Davis lifted the flap of the tent and stepped inside. His fears subsided once the flap ties had been secured. He turned to the icon on the shelf beside his cot and contemplated what to say. He sat on his bed, thought for a minute, and then asked it to pay close attention for the request that he was about to make was both unusual and important.
       "If I have ever asked you for anything," he began, reverent, deferential, careful of his words, attempting not to hyperbolize, "this is the most important request of them all!" He did emphasize, but only because he believed what he had said. Sincerity justified emphasis. Rogo would recognize feigning. Davis himself despised it and rooted it out in his thoughts with diligence.
       "Please, father, grant me what I ask. I do not deserve your care and attention. I know that you frown on selfish attenuations. But sometimes on must go to his divine power to require what the world has denied him despite his every effort." Here Davis hesitated for he recognized in his words a flippancy, a pretense.

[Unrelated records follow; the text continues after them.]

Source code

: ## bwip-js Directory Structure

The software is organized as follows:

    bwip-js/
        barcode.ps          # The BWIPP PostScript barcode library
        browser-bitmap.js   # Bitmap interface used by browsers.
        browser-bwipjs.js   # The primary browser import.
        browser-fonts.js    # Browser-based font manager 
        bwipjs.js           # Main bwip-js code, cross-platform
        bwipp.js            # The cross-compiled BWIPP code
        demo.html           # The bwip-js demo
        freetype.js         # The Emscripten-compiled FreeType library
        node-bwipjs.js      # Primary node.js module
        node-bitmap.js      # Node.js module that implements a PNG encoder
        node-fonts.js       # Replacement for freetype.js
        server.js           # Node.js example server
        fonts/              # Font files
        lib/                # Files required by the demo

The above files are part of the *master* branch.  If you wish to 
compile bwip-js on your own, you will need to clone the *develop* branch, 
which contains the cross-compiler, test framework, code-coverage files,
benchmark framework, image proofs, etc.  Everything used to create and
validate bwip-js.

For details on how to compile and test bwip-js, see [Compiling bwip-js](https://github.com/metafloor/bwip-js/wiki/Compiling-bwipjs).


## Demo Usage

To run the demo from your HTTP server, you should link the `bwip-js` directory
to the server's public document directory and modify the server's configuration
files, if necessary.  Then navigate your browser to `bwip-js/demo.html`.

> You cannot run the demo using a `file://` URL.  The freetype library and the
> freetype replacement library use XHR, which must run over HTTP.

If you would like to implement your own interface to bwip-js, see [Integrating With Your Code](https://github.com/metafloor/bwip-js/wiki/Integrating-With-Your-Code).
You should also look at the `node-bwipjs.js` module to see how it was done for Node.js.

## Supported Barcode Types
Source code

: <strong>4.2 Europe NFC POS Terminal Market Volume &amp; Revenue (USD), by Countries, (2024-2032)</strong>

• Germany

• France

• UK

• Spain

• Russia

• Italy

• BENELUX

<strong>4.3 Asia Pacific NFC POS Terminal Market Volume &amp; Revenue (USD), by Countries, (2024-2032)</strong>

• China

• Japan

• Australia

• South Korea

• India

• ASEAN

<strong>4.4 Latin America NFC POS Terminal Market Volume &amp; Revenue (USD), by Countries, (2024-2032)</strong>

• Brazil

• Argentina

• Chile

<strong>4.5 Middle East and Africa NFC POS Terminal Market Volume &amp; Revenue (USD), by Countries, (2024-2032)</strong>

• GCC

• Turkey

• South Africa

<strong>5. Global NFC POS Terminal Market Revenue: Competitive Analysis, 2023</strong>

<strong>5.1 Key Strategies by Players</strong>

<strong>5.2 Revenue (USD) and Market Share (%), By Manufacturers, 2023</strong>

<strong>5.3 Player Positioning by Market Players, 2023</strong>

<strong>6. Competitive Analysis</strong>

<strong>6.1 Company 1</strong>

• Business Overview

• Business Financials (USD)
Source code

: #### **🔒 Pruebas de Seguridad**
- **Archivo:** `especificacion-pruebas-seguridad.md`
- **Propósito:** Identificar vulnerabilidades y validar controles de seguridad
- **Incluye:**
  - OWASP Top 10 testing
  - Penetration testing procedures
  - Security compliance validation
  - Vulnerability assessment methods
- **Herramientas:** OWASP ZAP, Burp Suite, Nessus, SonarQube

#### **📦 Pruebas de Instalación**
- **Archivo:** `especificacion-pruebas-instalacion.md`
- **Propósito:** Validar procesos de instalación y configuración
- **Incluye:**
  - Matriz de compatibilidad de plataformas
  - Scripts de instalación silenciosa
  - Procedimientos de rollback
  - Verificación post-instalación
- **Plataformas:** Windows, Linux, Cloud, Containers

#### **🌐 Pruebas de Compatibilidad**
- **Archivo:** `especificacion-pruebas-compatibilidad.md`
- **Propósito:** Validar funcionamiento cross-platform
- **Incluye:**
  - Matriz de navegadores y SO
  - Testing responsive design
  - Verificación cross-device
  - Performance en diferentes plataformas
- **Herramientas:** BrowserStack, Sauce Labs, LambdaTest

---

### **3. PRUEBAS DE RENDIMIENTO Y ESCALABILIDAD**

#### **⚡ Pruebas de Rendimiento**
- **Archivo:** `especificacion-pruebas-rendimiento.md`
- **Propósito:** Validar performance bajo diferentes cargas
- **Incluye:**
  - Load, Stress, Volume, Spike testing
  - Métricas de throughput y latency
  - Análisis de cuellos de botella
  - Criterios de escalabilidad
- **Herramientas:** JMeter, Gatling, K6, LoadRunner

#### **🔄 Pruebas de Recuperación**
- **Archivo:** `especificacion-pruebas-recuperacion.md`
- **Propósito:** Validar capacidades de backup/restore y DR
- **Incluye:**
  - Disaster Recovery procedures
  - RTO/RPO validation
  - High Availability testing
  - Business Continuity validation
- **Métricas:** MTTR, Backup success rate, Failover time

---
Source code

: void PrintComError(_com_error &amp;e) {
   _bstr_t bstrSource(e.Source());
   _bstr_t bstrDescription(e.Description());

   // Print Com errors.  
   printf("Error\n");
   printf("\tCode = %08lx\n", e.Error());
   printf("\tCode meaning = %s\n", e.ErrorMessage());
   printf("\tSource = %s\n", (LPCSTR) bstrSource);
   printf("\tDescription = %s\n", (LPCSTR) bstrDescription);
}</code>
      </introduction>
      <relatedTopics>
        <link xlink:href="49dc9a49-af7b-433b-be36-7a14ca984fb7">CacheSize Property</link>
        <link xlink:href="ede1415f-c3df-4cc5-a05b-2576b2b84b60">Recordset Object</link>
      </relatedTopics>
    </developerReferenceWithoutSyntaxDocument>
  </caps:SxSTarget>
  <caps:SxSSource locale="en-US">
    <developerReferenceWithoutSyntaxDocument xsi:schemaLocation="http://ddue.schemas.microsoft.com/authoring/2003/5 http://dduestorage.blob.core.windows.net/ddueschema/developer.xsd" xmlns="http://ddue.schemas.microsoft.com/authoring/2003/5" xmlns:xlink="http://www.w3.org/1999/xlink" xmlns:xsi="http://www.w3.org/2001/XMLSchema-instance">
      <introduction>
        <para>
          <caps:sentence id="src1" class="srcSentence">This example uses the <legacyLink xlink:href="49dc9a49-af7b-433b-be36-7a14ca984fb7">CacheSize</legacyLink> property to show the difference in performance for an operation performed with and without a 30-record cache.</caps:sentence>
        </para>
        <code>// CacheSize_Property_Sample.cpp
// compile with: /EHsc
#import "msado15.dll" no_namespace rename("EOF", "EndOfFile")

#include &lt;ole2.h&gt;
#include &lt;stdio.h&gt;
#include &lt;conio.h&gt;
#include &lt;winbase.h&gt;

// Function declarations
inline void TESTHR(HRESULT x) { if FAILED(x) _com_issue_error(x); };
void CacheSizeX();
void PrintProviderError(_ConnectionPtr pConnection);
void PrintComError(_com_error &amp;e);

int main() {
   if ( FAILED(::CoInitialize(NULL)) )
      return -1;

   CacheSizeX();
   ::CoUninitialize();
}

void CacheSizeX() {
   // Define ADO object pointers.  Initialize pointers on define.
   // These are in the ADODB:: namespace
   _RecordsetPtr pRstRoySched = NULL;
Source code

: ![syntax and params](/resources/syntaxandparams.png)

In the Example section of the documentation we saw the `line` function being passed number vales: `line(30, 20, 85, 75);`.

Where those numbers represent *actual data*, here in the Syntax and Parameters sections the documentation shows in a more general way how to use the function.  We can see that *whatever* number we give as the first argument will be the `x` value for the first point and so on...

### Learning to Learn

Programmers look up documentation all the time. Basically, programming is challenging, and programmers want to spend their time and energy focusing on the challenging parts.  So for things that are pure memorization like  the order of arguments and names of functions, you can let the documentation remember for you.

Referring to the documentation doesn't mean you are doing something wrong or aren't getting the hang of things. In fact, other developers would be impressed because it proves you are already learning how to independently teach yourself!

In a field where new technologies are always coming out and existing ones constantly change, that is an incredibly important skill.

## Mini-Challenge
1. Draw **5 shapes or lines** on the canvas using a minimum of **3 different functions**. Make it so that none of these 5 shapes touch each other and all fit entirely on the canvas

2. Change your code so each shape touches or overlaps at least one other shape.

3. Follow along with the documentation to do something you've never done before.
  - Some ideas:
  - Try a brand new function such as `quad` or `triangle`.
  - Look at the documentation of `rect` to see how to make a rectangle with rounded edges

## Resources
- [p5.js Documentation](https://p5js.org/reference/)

       "I don't mean that, exactly," he qualified. "I know that I have not tried everything in order to get this thing I ask for, but I do not see how I could otherwise achieve my goal unless you send it me as a gift." Wishing not to jeopardize his tentative balance of honest prayer he chose to end it immediately. Long-windedness would only dissuade an impatient Rogo.
       "Please, sir, if you have it in your heart to grant this wish, let me know when the Jabwairikakapogo  will attack Groinjaga's village next. Please! I beg on my knees. Grant this one wish." He paused, backed away from the shelf, untied the tent flap, and stood outside in the dark breathing deeply of the night air. He felt great relief with the dreaded request accomplished. The moon hung over the tops of the trees beyond the camp, heavy with light. A dugout canoe, topheavy with coconuts, rested near the shore. In the Panjan thickets across the river a lioness declared once. She was hunting. Davis walked toward the outhouse and paused. He returned for his rifle and then went toward the commode. After that he waited outside by the tent in a folding chair. He felt that something was about to happen. It was in the air. Waiting, he knew of a sudden that Rogo had heard him.